◆ INSTRUCTIONS:
• A. Quote the excerpt below word for word. Begin at the words "I mentioned this" and stop after "choice that’s left.".
• B. In the excerpt below, list the adjectives that the first quoted passage uses to describe the systems that decide whether attempts succeed or fail.

◆ EXCERPT:

I mentioned this in my “2017 Exit” but there’s a post which still occupies my mind frequently: Pete’s post from last year, Transcendental Blues. It resonates again here:
The issue is pervasive uncertainty. […] The systems that decide whether these attempts succeed or fail can be so opaque, capricious, and even random that it becomes impossible to learn anything from them, even while one spends increasing amounts of time worrying about them. This is a perfect recipe for learned helplessness. Or catastrophic breakdown. All these things create and exacerbate mental health problems beyond just anxiety. I’m not even going to link you to anything about this, because you only need to google the topic to be overrun by articles, confessions, and tearful farewell letters to the core of one’s sense of self. Ripping the hookout hurts, but sometimes it’s the only choice that’s left.
I want to write about my own depression and the issues I’ve had this year if only because Pete’s post remains a constant buoyancy aid for me. He writes about his work and his mental health so fluidly and from within the same sort of bubble I feel like I am in, but his articulation has resonated with me so much that it makes the prospect of doing the same feel like a worthwhile endeavour. He continues later:
Here’s a peculiar feature of depression that may or may not be unique to me. When I’m severely depressed, I become obsessed with trying to explain what it is like to other people, precisely in proportion to my frustration with my inability to do so. This is one of the main reasons I’m writing this post. I don’t quite feel that need so intensely now, but I spent so much time obsessing over it, tying myself in knots over my inability to articulate it, that it’s probably worth trying to do it properly, if only once. The problem is, like many intensely unpleasant experiences, memory blunts its edges, sapping its peculiar and unexpressed intensities.
He writes that he’s “not a fan of fetishising the inexpressible [Post-Heideggerian Phenomenology Burn]” and neither am I. At least, not really — I love Bataille and Blanchot who seem to do nothing but this, according to many, but what I see when I read them both is not a direct fetishisation but rather a manic and electrifying failure — a failure which many people now aim for rather than aiming for what is beyond it, as Pete does here.

◆ DATA PROVIDED:
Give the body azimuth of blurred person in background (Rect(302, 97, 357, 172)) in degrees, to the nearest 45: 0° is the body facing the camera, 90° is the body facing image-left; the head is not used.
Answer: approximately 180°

◆ RESULTS FOR EACH TASK:
• A.
I mentioned this in my “2017 Exit” but there’s a post which still occupies my mind frequently: Pete’s post from last year, Transcendental Blues. It resonates again here:
The issue is pervasive uncertainty. […] The systems that decide whether these attempts succeed or fail can be so opaque, capricious, and even random that it becomes impossible to learn anything from them, even while one spends increasing amounts of time worrying about them. This is a perfect recipe for learned helplessness. Or catastrophic breakdown. All these things create and exacerbate mental health problems beyond just anxiety. I’m not even going to link you to anything about this, because you only need to google the topic to be overrun by articles, confessions, and tearful farewell letters to the core of one’s sense of self. Ripping the hookout hurts, but sometimes it’s the only choice that’s left.

• B.
- opaque
- capricious
- random